Document segment |
I've always been a very independent person. It drives my wife crazy. I refuse to even ask where things are at the grocery store. I can't stand it. I'd rather wander around for an hour than ask for help. Well this was no different. Am I not a board certified physician? Do I not have sutures, lidocaine, and needles at my disposal? Then why should I not just do this myself? What seemed so silly one hour earlier now sounded like a reasonable option.
For some reason I waited until after the kids were asleep to get to work. I don't know why. I'm sure they would have loved to watch it. I guess I like to work alone.
I put on some gloves and filled a syringe with lidocaine. I'm not sure why I put on gloves. It just felt weird not wearing them. Silly, I know. I also told myself the risks and benefits of the procedure and signed my own consent - you can't be too careful these days.
Injecting myself felt a little creepy - kinda like I was doing something illegal. But I was surprised at how good I was at delivering a painless injection! Now I know that all my patients that have flinched, cried, and screamed during local injections are full of crap! I didn't feel a thing.
Once sufficiently numb, I loaded a needle on a hemostat and went to work. Try tying sutures while looking into a mirror if you're up for a challenge some day. Took a while to get used to, but after the 4th or 5th suture I was on a roll. In all I put in 6 sutures, 3 in both wounds.
My wife came home to find me half-naked, leaning over the bathroom counter putting a needle in my face. I could see the "WTF" bubble caption over her head. She grabbed the camera and I had to practically beg her not to post anything on Facebook.
It actually turned out remarkably good. So good, in fact, that I rationalized that I should get reimbursed for my efforts! I wrote out a procedure note and submitted a bill to my insurance. I even charged a facility fee as it was done in my own house - man does that reimburse well! I had to pay 20% of the bill, but hell, that 80% profit was enough to finally purchase the Xbox I've been meaning to get.

[Recorded data]
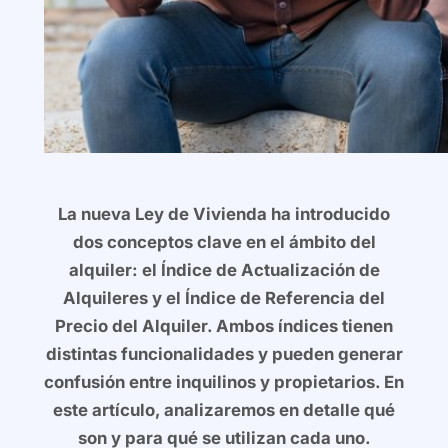
La nueva Ley de Vivienda ha introducido
dos conceptos clave en el ámbito del
alquiler: el Índice de Actualización de
Alquileres y el Índice de Referencia del
Precio del Alquiler. Ambos índices tienen
distintas funcionalidades y pueden generar
confusión entre inquilinos y propietarios. En
este artículo, analizaremos en detalle qué
son y para qué se utilizan cada uno.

Using the information |
1. In the account of the self-performed stitching, how many sutures were put in altogether?
2. Continue the account of the self-performed stitching from the point where it stops.

Responses to the exercise |
1. Six sutures.

2.
A few days later, however, my 3 year old son decided to karate kick me right in the chin when we were playing cars on the floor. He got me so good that one of the sutures popped right through, opening up part of the wound. The initial anger soon turned to glee as I realized that maybe, just maybe I could capitalize off this as well. If the sutures had been put in correctly, I reasoned, they shouldn't have popped. Now I may have permanent damage on my chin from a nonhealing wound. Unacceptable!
I contacted my lawyer, and within the hour we had a lawsuit all drawn up and ready to go. This was clearly malpractice, and damn it all if I won't get retribution for my pain and suffering. The next day, an official lawsuit was filed by myself, against myself. Brilliant, no? I think I have a strong defense planned, but I'm confident that in the end I'll get a favorable verdict. As long as I can get an uneducated, sympathetic jury, I'm golden. I'm planning a countersuit as well - just in case to hedge my bet.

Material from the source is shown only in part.